Ethereum (ETH): The Quiet Climber
Ethereum is steadily inching toward $4,000, up 50% in two weeks. As the foundation for stablecoins, DeFi, and tokenized real-world assets, Ethereum is essential infrastructure. With the regulatory fog lifting, ETH is being revalued more as a core investment asset than just a tech platform.
The rise in ETH ETFs and tokenized Treasuries also signals institutional validation of Ethereum’s utility and reliability.
Washington Wakes Up to Web3
For the first time, Congress has passed meaningful crypto legislation without a hidden agenda. The GENIUS Act and its companion bills represent a turning point. Trump’s pro-crypto stance has now created a roadmap for innovation, investment, and regulatory clarity.
Crypto is no longer just a niche — it’s a political force and financial revolution.
Conclusion
The GENIUS Act has set off a chain reaction across financial markets. From legitimizing stablecoins to unlocking institutional capital, this landmark legislation could very well mark the beginning of a new era for crypto.

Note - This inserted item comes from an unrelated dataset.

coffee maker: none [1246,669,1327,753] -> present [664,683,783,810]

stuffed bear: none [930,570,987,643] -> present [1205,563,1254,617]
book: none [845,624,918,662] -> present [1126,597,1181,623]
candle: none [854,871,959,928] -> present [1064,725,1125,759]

Bitcoin, Ethereum, XRP, Coinbase, and Robinhood are just the tip of the iceberg in what appears to be the most bullish phase of crypto history.
As Washington warms to Web3 and investors pour in, the message is clear: The crypto revolution is here — and it’s only just beginning.
FAQs
Q1: What is the GENIUS Act?
A: The Guiding and Establishing National Innovation for US Stablecoins (GENIUS) Act is a U.S. law that provides a legal framework for stablecoins and digital assets, allowing banks to issue their own regulated stablecoins.
Q2: Why did crypto markets surge after the GENIUS Act passed?
A: The act legitimizes crypto at the federal level, attracting institutional investors and clearing legal uncertainty, which caused a massive price rally.
Q3: How did Coinbase benefit from the GENIUS Act?
A: Coinbase is the leading institutional crypto exchange in the U.S. and stands to gain from increased trading volume and custody services due to legal clarity.
Q4: Is XRP making a comeback?
A: Yes. With easing legal concerns and new regulations, XRP is gaining traction again as a viable solution for cross-border payments.
Q5: Are stablecoins now safer?
A: Yes. U.S. banks can now issue FDIC-insured stablecoins, making them safer and more attractive for both retail and institutional investors.
Disclaimer: This article is for informational purposes only and does not constitute financial advice.